Another very serious charge against Goldman Sachs appeared in Foreign Policy magazine for April, which published a review of the ten-year history of the Goldman Sachs Commodity Index (GSCI). This is an investment vehicle for banks and speculative funds, which—with its recent imitators like the Deutsche Bank Commodity Index—has progressively generated a devastating hyperinflation in food staples.

This was made possible when energy and food commodity futures/derivatives were completely deregulated in 1999 (by the enemies of Glass-Steagall), meaning that any bank or large fund could put an unlimited amount of "investment" into "long-only" bets on future food prices. Goldman Sachs created the Index by which to do so.
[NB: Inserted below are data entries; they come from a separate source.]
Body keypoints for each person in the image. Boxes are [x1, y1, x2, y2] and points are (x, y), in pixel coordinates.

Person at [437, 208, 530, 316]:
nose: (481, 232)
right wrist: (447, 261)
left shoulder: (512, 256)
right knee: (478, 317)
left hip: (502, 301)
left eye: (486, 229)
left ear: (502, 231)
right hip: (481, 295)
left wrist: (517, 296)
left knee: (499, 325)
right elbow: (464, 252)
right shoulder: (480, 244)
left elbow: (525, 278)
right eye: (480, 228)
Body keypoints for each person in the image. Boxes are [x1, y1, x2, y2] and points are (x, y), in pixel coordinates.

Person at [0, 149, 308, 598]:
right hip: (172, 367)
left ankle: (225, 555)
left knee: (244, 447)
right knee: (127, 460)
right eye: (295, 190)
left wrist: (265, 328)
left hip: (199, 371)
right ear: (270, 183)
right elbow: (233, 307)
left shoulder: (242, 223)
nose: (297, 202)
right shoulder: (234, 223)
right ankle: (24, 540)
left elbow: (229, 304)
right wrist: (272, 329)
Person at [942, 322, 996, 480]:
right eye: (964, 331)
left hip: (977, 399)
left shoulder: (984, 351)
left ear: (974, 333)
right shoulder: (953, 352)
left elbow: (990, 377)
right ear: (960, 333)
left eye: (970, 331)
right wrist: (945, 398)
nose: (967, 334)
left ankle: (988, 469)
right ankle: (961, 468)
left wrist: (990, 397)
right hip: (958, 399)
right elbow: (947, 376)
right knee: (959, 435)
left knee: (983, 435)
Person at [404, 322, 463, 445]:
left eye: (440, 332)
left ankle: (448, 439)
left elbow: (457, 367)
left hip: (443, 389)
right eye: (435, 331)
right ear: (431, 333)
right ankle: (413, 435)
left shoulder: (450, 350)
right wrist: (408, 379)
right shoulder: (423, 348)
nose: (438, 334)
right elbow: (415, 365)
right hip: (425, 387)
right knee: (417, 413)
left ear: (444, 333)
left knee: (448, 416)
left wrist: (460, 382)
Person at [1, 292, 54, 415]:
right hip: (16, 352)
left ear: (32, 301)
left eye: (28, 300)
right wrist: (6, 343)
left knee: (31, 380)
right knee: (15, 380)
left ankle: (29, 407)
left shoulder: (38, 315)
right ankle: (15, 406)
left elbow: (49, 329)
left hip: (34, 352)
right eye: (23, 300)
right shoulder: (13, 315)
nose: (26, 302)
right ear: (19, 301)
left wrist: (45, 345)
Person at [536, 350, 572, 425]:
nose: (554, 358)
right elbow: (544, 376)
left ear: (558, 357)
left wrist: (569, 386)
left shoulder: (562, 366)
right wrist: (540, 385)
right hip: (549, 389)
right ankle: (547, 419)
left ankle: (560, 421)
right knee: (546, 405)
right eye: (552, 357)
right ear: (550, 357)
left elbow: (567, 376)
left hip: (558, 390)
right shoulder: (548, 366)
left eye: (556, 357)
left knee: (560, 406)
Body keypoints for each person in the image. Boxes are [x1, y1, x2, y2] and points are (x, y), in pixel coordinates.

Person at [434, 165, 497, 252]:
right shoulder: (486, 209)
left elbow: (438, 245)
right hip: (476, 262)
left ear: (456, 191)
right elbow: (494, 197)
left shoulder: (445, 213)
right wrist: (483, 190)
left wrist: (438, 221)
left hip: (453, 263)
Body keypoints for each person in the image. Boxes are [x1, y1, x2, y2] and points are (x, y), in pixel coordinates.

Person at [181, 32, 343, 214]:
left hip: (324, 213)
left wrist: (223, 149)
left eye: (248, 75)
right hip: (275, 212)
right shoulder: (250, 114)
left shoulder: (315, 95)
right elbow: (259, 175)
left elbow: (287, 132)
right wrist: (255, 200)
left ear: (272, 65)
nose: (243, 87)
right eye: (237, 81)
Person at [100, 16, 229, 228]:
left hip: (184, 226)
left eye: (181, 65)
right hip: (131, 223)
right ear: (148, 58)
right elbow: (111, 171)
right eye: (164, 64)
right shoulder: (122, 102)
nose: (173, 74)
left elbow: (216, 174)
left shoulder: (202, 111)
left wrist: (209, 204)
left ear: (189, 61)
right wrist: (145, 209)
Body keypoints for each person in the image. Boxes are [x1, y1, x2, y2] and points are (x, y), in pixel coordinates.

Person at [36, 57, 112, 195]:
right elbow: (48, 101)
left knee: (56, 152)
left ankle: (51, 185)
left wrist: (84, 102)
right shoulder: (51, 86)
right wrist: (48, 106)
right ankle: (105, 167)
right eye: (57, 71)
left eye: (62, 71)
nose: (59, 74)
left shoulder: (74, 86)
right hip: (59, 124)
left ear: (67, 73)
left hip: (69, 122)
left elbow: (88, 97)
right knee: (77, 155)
Such massive "up-only" bets drove prices ... up only.

The magazine puts the scale of this inflationary impact starkly:

"In 2003, the commodities futures market still totalled a sleepy $13 billion.... But in the first 55 days of 2008, speculators poured $55 billion into commodity markets, and by July 2008, $318 billion was roiling these markets," primarily through Goldman's GSCI. The worldwide price of food in 2008 was up 80% over 2005; in early 2011 it is up 150% over late 2008. "Imaginary wheat dominates the price of real wheat, as speculators (traditionally one-fifth of the food commodity futures market) now outnumber bona-fide hedgers four-to-one."

And the consequence: "The average American, who spends roughly 8 to 12% of her weekly paycheck on food, did not immediately feel the crunch of rising costs. But for the roughly 2 billion people across the world who spend more than 50% of their income on food, the effects have been staggering: 250 million people joined the ranks of the hungry in 2008, bringing the total of the world's "food insecure" to a peak of 1 billion—a number never seen before." By early 2011, another 150 million on top of that were "officially hungry," and this was helping trigger mass strikes against governments throughout the Mideast, Africa, and South Asia.

This devastating inflation—and Goldman Sachs and the other speculators driving it—is what Timothy Geithner is defending, when he tries to insist on their right to speculate in unlimited, unregulated "dark" markets with derivatives.

Geithner's action is another indication that President Barack Obama and his British string-pullers would not be able to withstand the public upheaval that would accompany passage of a restored Glass-Steagall law through Congress.